Deseret News/Mormon Times columnist and science fiction writer Orson Scott Card is being anointed as a leader in the campaign to ban gay marriage.

Card recently joined the National Organization for Marriage's board of directors. You'll remember NOM best for its ad "Gathering Storm" that warns of the degeneracy of gay unions. (Probably more Americans have seen the parodies of the ad than the ad itself).

Card apparently is replacing Matt Holland, son of LDS apostle Jeffrey R. Holland, on NOM's board. Many gay rights activists believe NOM is a Mormon church front group. (Matt Holland has become the president of Utah Valley University and as a Trib colleague pointed out, "You gotta feel sorry for the gay-lesbian club at UVU.")

People For the American Way is calling on NOM, which strenuously claims not to be homophobic, to to reject Card's statements in his MormonTimes column. People For the American Way president Michael Keegan, who refers to Card as a "gossip columnist," says Card advocated overthrowing the government if same-sex marriage is permitted:

From Card's column:
Regardless of law, marriage has only one definition, and any government that attempts to change it is my mortal enemy. I will act to destroy that government and bring it down, so it can be replaced with a government that will respect and support marriage, and help me raise my children in a society where they will expect to marry in their turn. Biological imperatives trump laws. American government cannot fight against marriage and hope to endure. If the Constitution is defined in such a way as to destroy the privileged position of marriage, it is that insane Constitution, not marriage, that will die.
Keegan says:
It is one thing for a science fiction writer to have such views, but it's something much different for a national organization like the NOM to endorse those views by giving Card such a prominent position on its board. We call on the NOM to categorically reject Card's radical statements.

4 Comments:

At May 2, 2009 8:26 PM , Anonymous Anonymous said...

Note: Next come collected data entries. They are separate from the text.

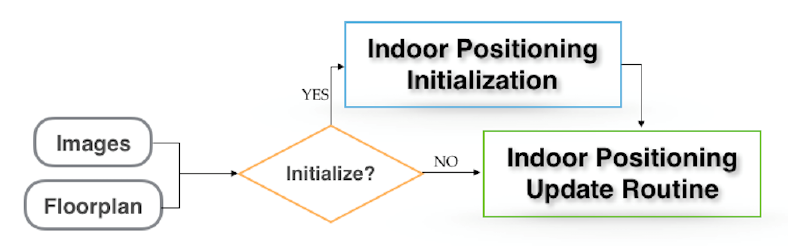
Figure 1. Positioning system flow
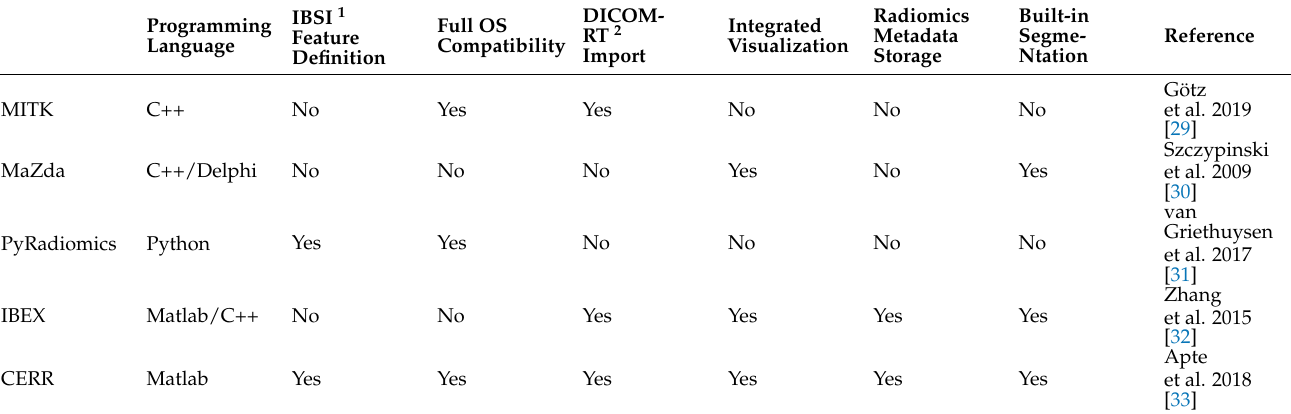
Table 1. Primary characteristics of publicly available open-source radiomics extraction tools.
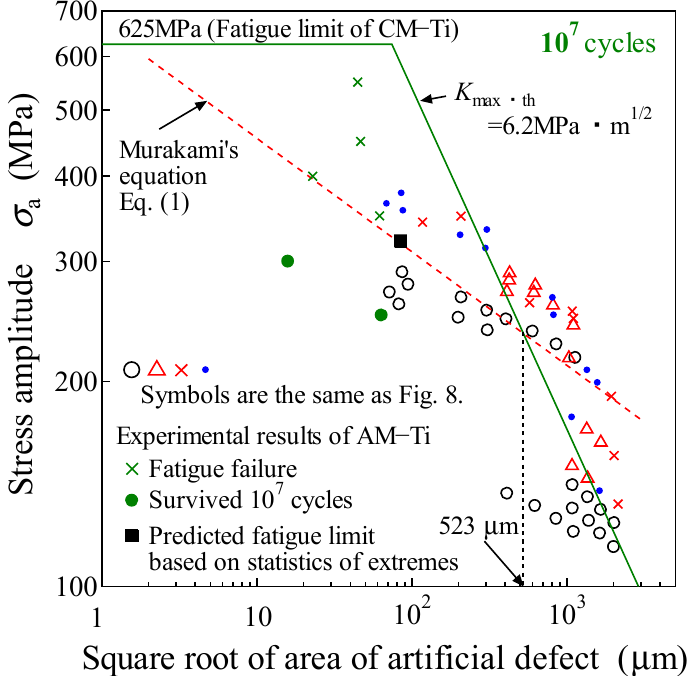
Figure 11. Kitagawa–Takahashi-Murakami diagram at 10 7 cycles.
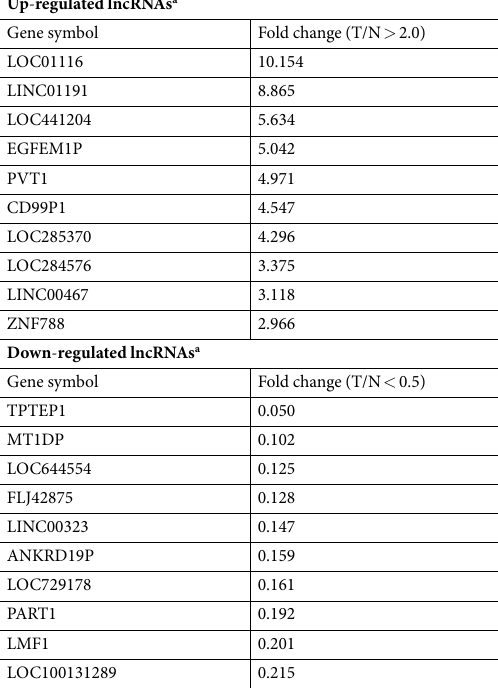
Table 1. Dys-regulated lncRNAs in brain tumor. a Top 10 ranking of up- and down-regulated lncRNAs in clinical specimens were listed. (T/N fold change > 2.0 or < 0.5).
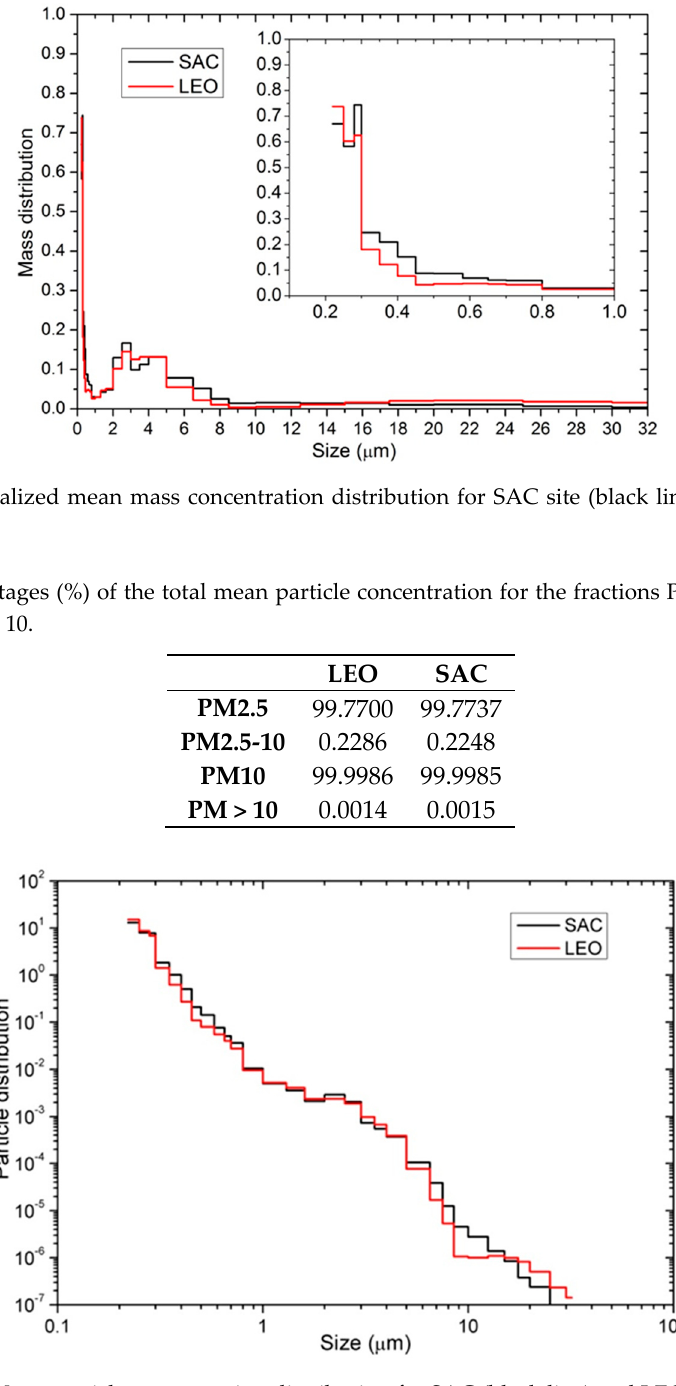
Figure 3. Mean particle concentration distribution for SAC (black line) and LEO (red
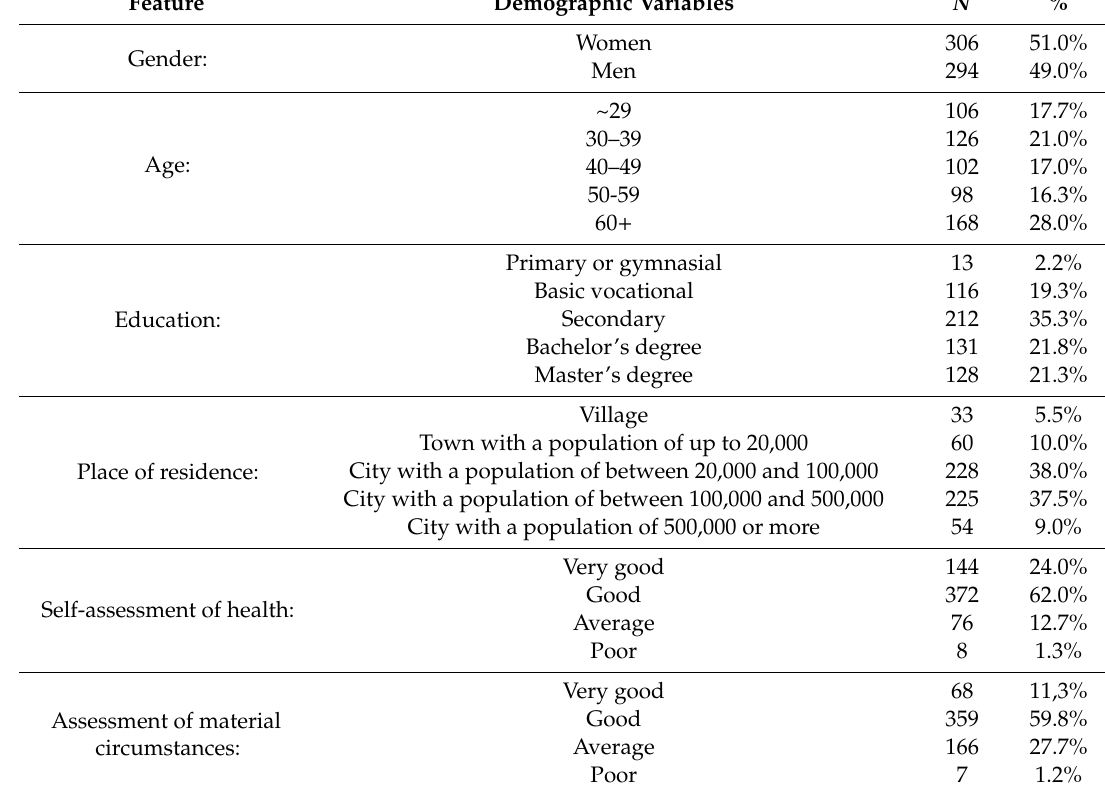
Table 1. Characteristics of the research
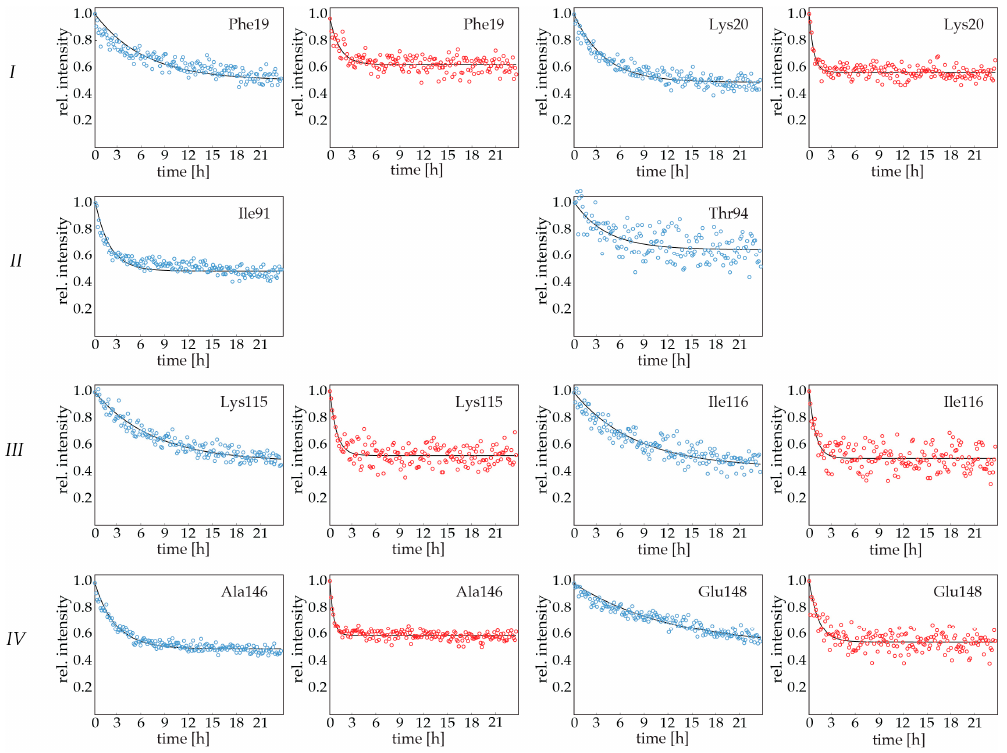
Figure 3. Experimental NMR backbone amide hydrogen-deuterium exchange in Bet v 1 isoforms. Representative SOFAST data for residues in the early proteolytic cleavage sites I – IV ( top to bottom ). Coloring scheme: ( blue ) Bet v 1.0101; ( red ) Bet v 1.0102. Best-fit exponential curves are shown in black. In Bet v 1.0102, experimental data for backbone amides surrounding cleavage site II could not be obtained due to very fast hydrogen-deuterium exchange. Data for both isoforms were recorded at 283 K, pH 8.0.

Wow, Card is more than a bit scary! I just don't understand what this amorphous "threat" is that everyone keeps harping on. No one ever seems to explain it. Reminiscent of the "threat" that the negros presented in the fifties, and the ERA in the seventies... I mean really, what harm can it possibly do to a heterosexual marriage, to allow gays to marry? I believe that the government should actually get out of the marriage business for all couples, and officiate at civil unions. If people want a religious ceremony, then they can have one at a church, and churches can do their ceremony any way they want, as they do for baptisms or communion, or bar mitzvahs, and it would have the same legal standing as a baptism, bar mitzvah, or the druid ceremony for the new moon.

 
At May 4, 2009 6:41 AM , Anonymous Anonymous said...

Orson Scott Card wrote, in an editorial published by the Deseret Times, that if the government were to allow same-sex marriage, he would rise up against that government.

These mormons are a threat to national security. I hope they all get thrown in prison.

This guy is more than a nut. He's a national security problem. He and others who think like him belong in prison.

 
At May 4, 2009 9:38 AM , Blogger Bryan said...

Someone should put an extermination order against these mormons before it's too late. If they're allowed to live, they might breed more of these mormons. We must put these mormons and anyone else we disagree with in prison to show that we're more moderate and sensible than them. And also because Orson Scott Card speaks on behalf of all these mormons.

 
At May 6, 2009 1:13 PM , Anonymous David G. Hartwell said...

His fiction is as spongy as his gut.